10: Žalec // Beer Fountain. A Fountain of Beer
Beer fountain. A fountain of beer.
What more does one need to know? I could spend the next thousand or so words talking about history, architecture, industry or individuals, but I know as well as you do that it is the beer fountain that will turn heads. Žalec is known for plenty of things, but the magic creation of hops, yeast, barley and water tops them all.
So yes, beer fountain. I had to find it first. This might not sound like the most difficult task in a town of less than 5,000 people, but I wasn’t necessarily looking for the fountain in any sort of active fashion. I presumed the same as the beginning of this paragraph suggest, that I would happen upon it without too much difficulty, but like most presumptions it proved incorrect. I walked in a number of different directions, starting at the train station and moving past closed shops and business as I did, with no sign of a fountain, no sign of beer flowing from that fountain.
There was the Church of St Nicholas, the oldest building in town, or at least the oldest in terms of appearances in written documents. It isn’t the original building, how could it be, but it retain the dignity that many Slovenian churches find themselves swimming in. Nothing made it stand out, nothing made it feel extraordinary. There was nothing about the church that made me gasp, made me open my mouth wide in amazement. It was no different to any other church in Slovenia, but viewing that in a negative manner is to fundamentally misunderstand the purpose of the church in the first place. Churches aren’t built to impress tourists. They are built to provide spiritual peace and communal serenity. The bricks and mortar are second to the intangible.
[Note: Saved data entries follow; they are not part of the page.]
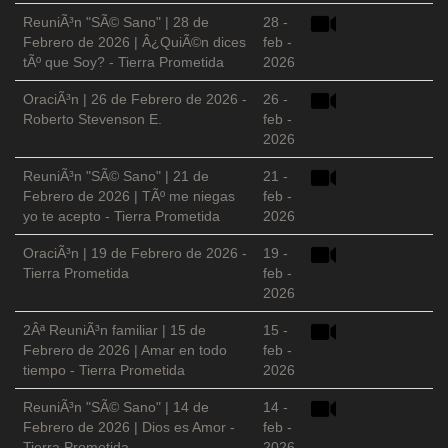
ReuniÃ³n "SÃ© Sano" | 28 de
28 -
Febrero de 2026 | Â¿QuiÃ©n dices
feb -
tÃº que Soy? - Tierra Prometida
2026
OraciÃ³n | 26 de Febrero de 2026 -
26 -
Roberto Stevenson E.
feb -
2026
ReuniÃ³n "SÃ© Sano" | 21 de
21 -
Febrero de 2026 | TÃº me niegas
feb -
yo te acepto - Tierra Prometida
2026
OraciÃ³n | 19 de Febrero de 2026 -
19 -
Tierra Prometida
feb -
2026
2Âª ReuniÃ³n familiar | 15 de
15 -
Febrero de 2026 | Amar en todo
feb -
tiempo - Tierra Prometida
2026
ReuniÃ³n "SÃ© Sano" | 14 de
14 -
Febrero de 2026 | Dios es Amor -
feb -
Tierra Prometida
2026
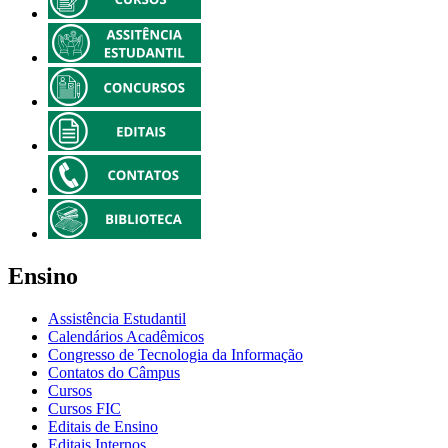
Ensino
Assistência Estudantil
Calendários Acadêmicos
Congresso de Tecnologia da Informação
Contatos do Câmpus
Cursos
Cursos FIC
Editais de Ensino
Editais Internos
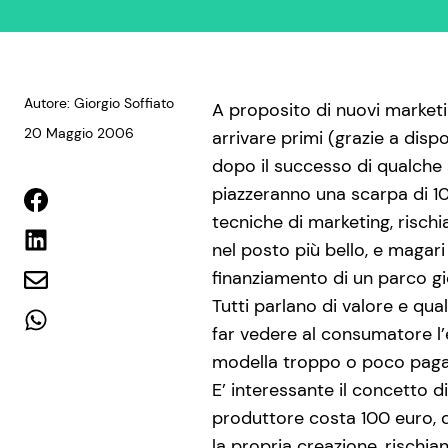
Autore: Giorgio Soffiato
A proposito di nuovi marketi
20 Maggio 2006
arrivare primi (grazie a disp
dopo il successo di qualche
piazzeranno una scarpa di 10 
tecniche di marketing, rischi
nel posto più bello, e magari
finanziamento di un parco gioc
Tutti parlano di valore e qu
far vedere al consumatore l’e
modella troppo o poco pagat
E’ interessante il concetto d
produttore costa 100 euro, d
la propria creazione, risch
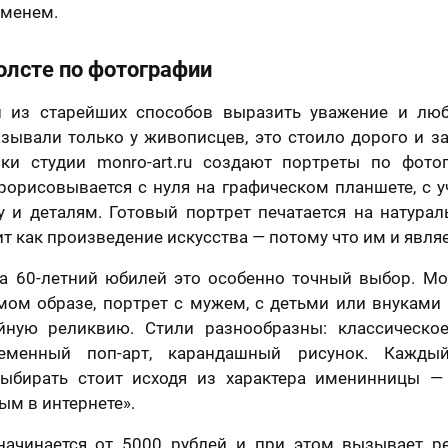
отношении обработки персональных данных
еменем.
Я принимаю условия
договора оферты
олсте по фотографии
 из старейших способов выразить уважение и люб
азывали только у живописцев, это стоило дорого и з
ки студии monro-art.ru создают портреты по фото
рорисовывается с нуля на графическом планшете, с у
у и деталям. Готовый портрет печатается на натура
ит как произведение искусства — потому что им и являе
 60-летний юбилей это особенно точный выбор. Мо
мом образе, портрет с мужем, с детьми или внуками 
йную реликвию. Стили разнообразны: классическо
ременный поп-арт, карандашный рисунок. Кажды
выбирать стоит исходя из характера именинницы — 
ым в интернете».
начинается от 5000 рублей и при этом вызывает р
Still, no beer fountain. It was close, I knew it, I could sense it. If you want to introduce some idea of pivo-radar there, be my guest.
There was the tourist information centre (closed, obviously) and the birthplace of Risto Savin, a Slovenian composer who did more than most when it came to instilling a opera culture in the country. He wasn’t born Risto Savin, he was born Friderik Širca, but I don’t think his parents were too bothered by the use of a pseudonym.
Savin was a musical prodigy from birth (a birth that took place in 1858, by the way), a fixture in local choirs and a noted local pianist, but his musical output soon played second fiddle to his military years. He flew through the Austrian army (not literally), scrapping through World War I and becoming an officer, before deciding enough was enough and heading back to Žalec. It was time to become a fully-fledged composer.
That’s about it, really. Savin spent the rest of his life making music, penning songs and operas, most notably the Wagner-inspired Lepa Vida, which may or may not be about Slovenian actor and all-round champion Vida Cvar. His compositions held their own but it was his influence and presence that ensured his place in Slovenian cultural history.
All well and good, but the beer fountain was just a short walk away, so forgive me for rushing through the life and times of Risto Savin.
The first of its kind in Europe, the beer fountain in Žalec isn’t quite the free-flowing pivo extravaganza that you might presume it is. It isn’t a fountain, for a start, and you can’t just rock up to it with your own glass and guzzle to your heart’s content. The ‘fountain’ is made up of six ‘pumps’, each offering a different local brew, and the only way to access the liquid gold is by buying a special glass from a nearby kiosk. The glass, designed by legendary Slovenian designer Oskar Kogoj, has a special token built-in, a token that allows would-be boozers to sample the aforementioned beers.
You don’t get a full beer though, that would just be silly. You simply stick your glass under the pump and wait for the magic to happen, a magic that doesn’t extend beyond 1dcl of pivo. The whole thing is kinda expensive, but you won’t find me or anyone else complaining. This is a beer fountain, a celebration of centuries of hop-growing and the magnificent side of pivo.
Those centuries are lovingly detailed on information boards stationed around the fountain, and I lazily strolled around them with a small glass of Kukec, brewed by Težak. The name of the beer comes from the big daddy of Slovenian brewing, a solemn chap from near Sežana called Simon Kukec. The boy travelled around in his early years, working on the railroads and serving in the army before settling in Trbovlje, where he opened a restaurants for miners (the people who go underground, not young people) and made a shedload of money, enough to buy the brewery in Žalec and all the surrounding hop plantations. That in turn led to his decision to merge the brewery with the one in nearby Laško, and the rest is history. Delicious Slovenian pivo history.
History that snaked through the decades and found its pinnacle in the form of a beer fountain, opened in 2016 and flowing with pivo ever since. There is a joy to that magical combination of good beer and fascinating history that quite simply cannot be beaten, a contentment that reminds us that to travel is to live, that this life is one to cling on to with all one’s might. Sure, owning stuff is fun and all, but how could the humdrum security of the day to day come close to a beer fountain and history? It can’t. I finished my last sample, took one last adoring look at the fountain and the dreams of Simon Kukec, and made my way back to the railway station.